『わたしお昼に海入ったから、もしかしたら先に寝ちゃうかも。そうなったらごめんね?』


 そう言っておいた、一応。今までの人生、寝ずの日とか過ごしてたりもしたけれど、基本早寝早起きがモットーなので。まあ、結局は体に染みついちゃってるんですけどねー。あはは……あは……あ、は……。


 すぴー……。すぴー……。


(先に寝とるやんけ……っ!!)


 一応、ご主人殿またの名を彼氏さんにね? 連絡は入れておきました。


〈今日は女子トークが炸裂するみたい〉
〈徹夜するみたい〉
〈今日はこっちで思い出作ってもいいですか? みたいー〉
〈女の子にもいろいろあるんだよー! みたい~)


 的な内容をね? ご連絡をしましたよー。そしたら優しい優しい彼氏さん。


《“みたい”多い》
《頭大丈夫?》
《“女の子にもいろいろ”とか言ってたら逃げられると思ってるでしょ》
《あっそ。楽しめば》


 こんな感じで来たよ! 優しいね! やさしいやさし……。


(絶対怒ってらっしゃるんですけどっ)


 ふざけすぎました。すみません。調子に乗りました。反省。
 そのあとは、ちゃんと〈ごめんね……〉って送っておきました。
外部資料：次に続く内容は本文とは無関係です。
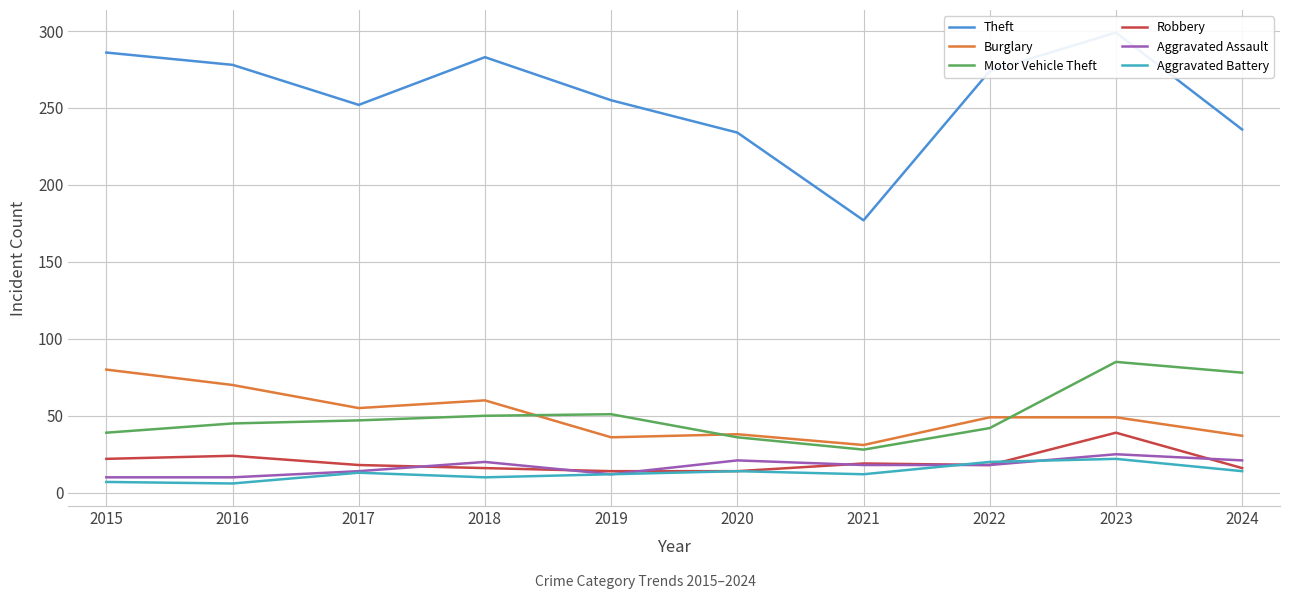

What is the value of the Burglary point at the 2nd from the left?

70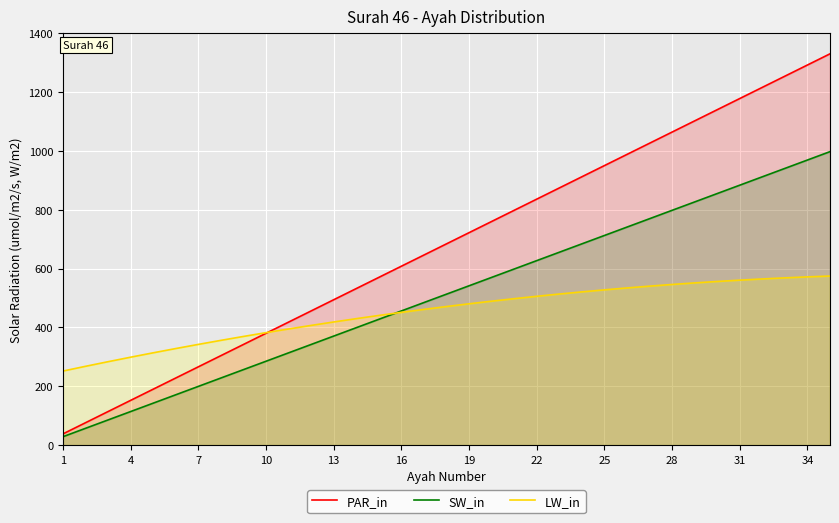

What is the spread (max minus min) of values at 19?

241.7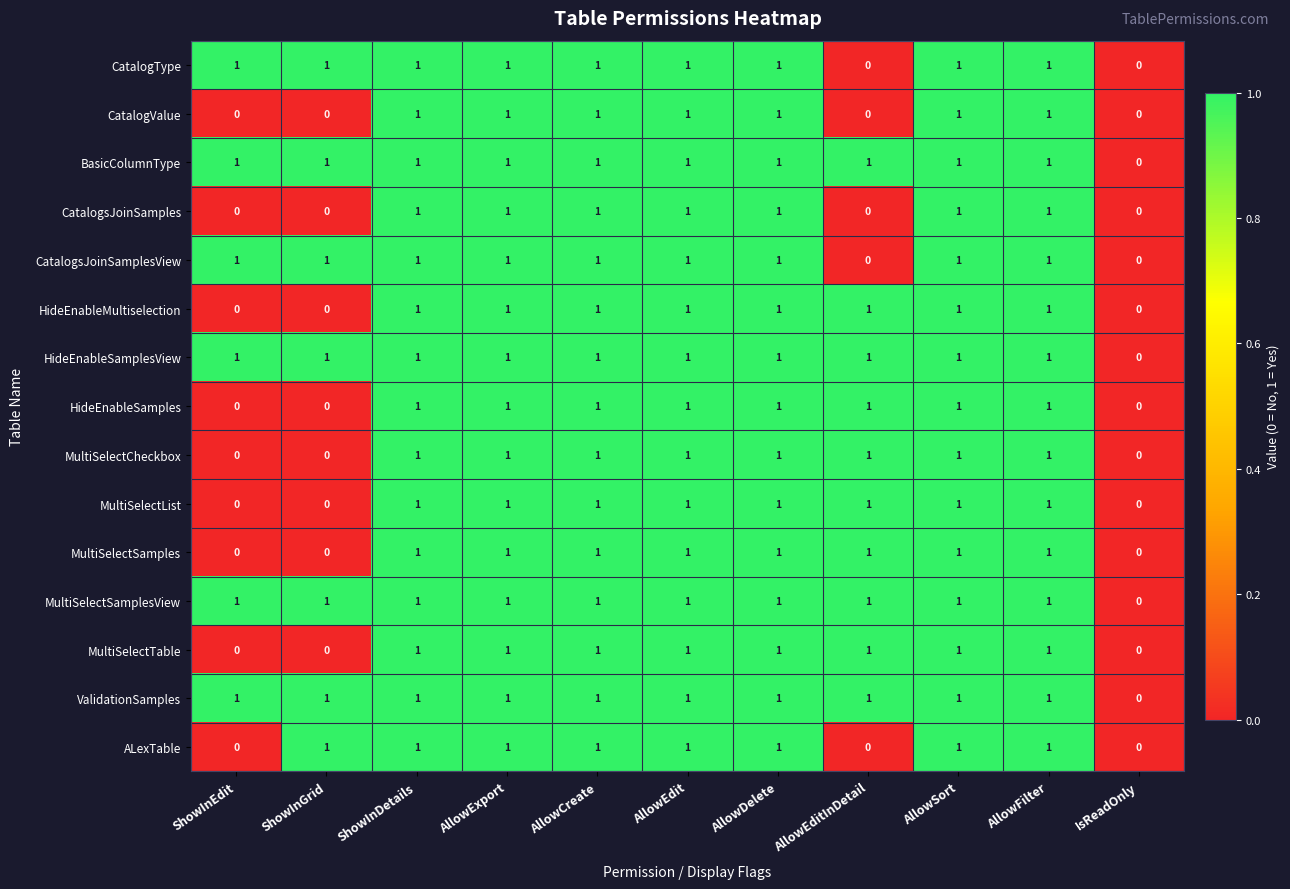

The MultiSelectSamplesView series shows 1 at AllowExport. True or false?

True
……返事はありません。今は、1時半をまわったところです。


(どうしよう。これじゃあわたし、嘘ついてることに……)


 部屋の中で、とっても可愛い顔をして小さな寝息を立てている彼女たちにほっこりするものの……はあ。どうしたものか。
 しかも、ちょっとお腹が痛くなってきたので、二人を起こさないように、そーっと慌てて部屋を出る。


(本格的に痛くなったきた……)


 原因はわかっています。冷たいものの食べ過ぎ。そうに違いない。いや、それしかない。
 しばらくお手洗いに引き籠もり、未だに痛むお腹を、のの字を書くようにして摩りながらフロントの方へ。腹痛薬をもらおう。さすがにちょっと、酷いので。
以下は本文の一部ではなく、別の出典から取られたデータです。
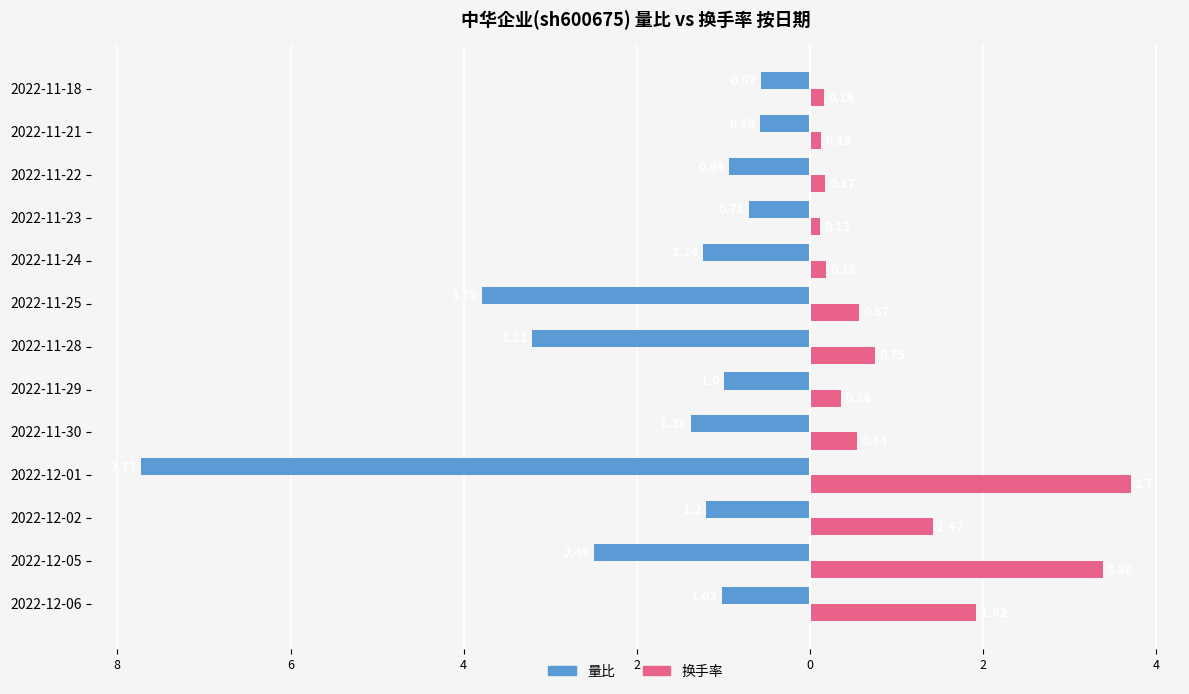

What are all the series names shown in the legend?

量比, 换手率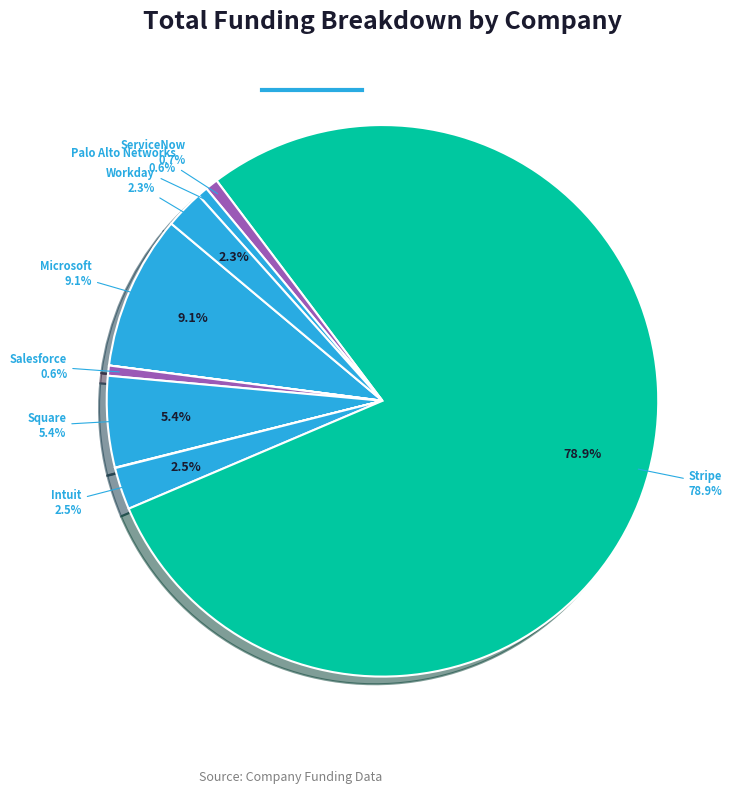

True or false: Square accounts for 1% of the total.

False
(……まあ、もしかする可能性も、ないことはないけど……)


 それはないことを祈るしかない。


「夜遅くにごめんなさい。お薬と、万が一のために、あれも戴けますか……?」


 ご丁寧に、巾着袋付きでそれを戴きまして。用を済ませて部屋へと戻ろうとしたら、旅館の玄関へと続く廊下を歩く見知った姿を発見。……こんな夜遅くにどこへ?


「アーイくんっ」

「ひあっ……!? ……あ、あおい。さん……?」


 玄関を出てすぐのところで捕獲。「脅かさないでくださいよ」と、一瞬お化けでも見たような顔をされてしまったが、それは見なかったことにしてあげる。


「こんな夜遅くに一人歩き危ないよ?」


 アイくん強いから、大丈夫だとは思うけど。
 掴んでいた浴衣から手を離し、どうしたの? と首を傾げる。けれど彼は、視線を合わそうとしてくれない。でも、何かはあるのだろう。合いそうで合わないところまで、それは動く。
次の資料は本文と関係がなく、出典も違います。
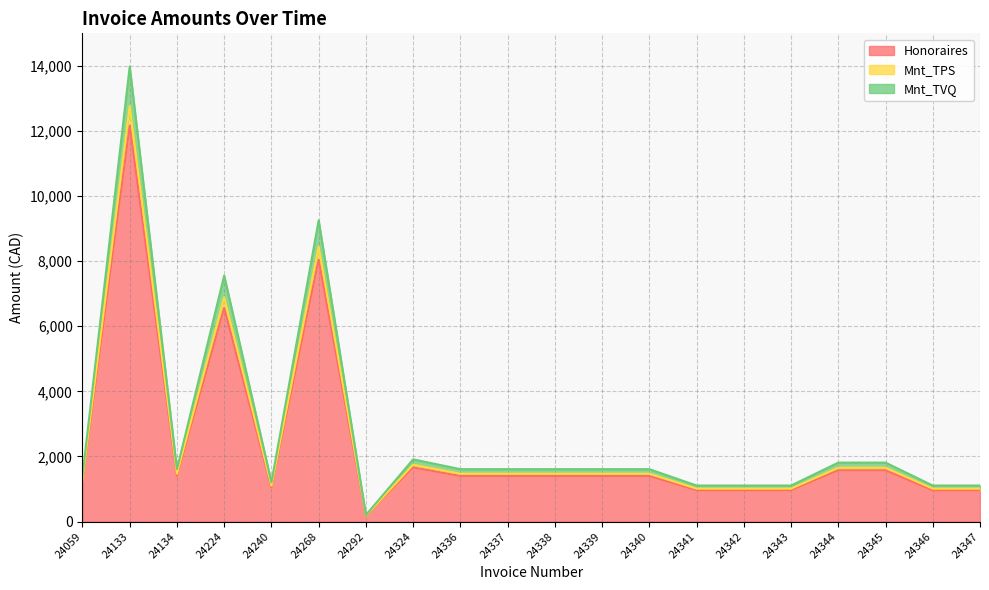

True or false: Mnt_TPS has a value of 2141.5 at 24240.

False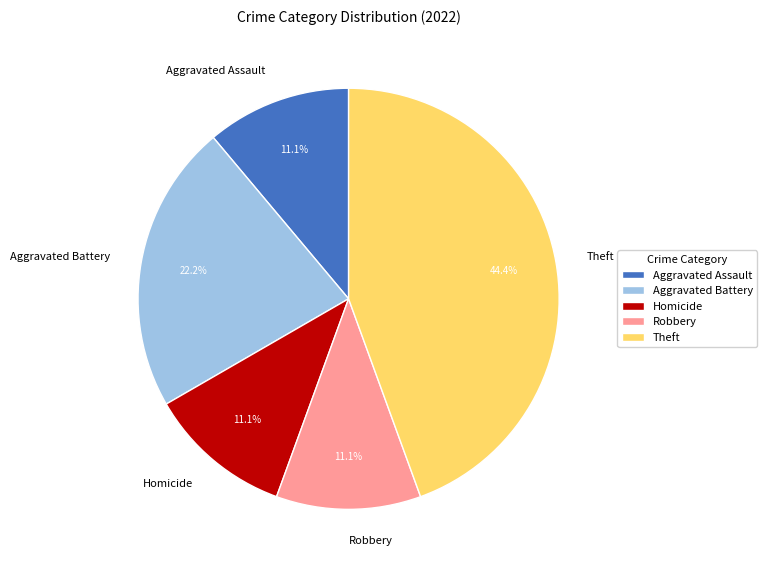

Is it true that Aggravated Assault is 11% of the pie?

True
「……何かあるなら教えて? じゃないと、せっかくの海楽しめなくなっちゃう」

「あおいさん……」


 そっと合った視線は、まだ決めかねているようだった。


「大丈夫。そんなアイくん放っておけないもん。だから、一緒に楽しむために教えて欲しいな?」

「……相変わらず、上手にお話されるんですね」

「えへへ。ありがと」


 そうして一旦閉じた瞳は、ゆっくりと開いた時にはもう、ちゃんと真っ直ぐにわたしを見つめてくれていた。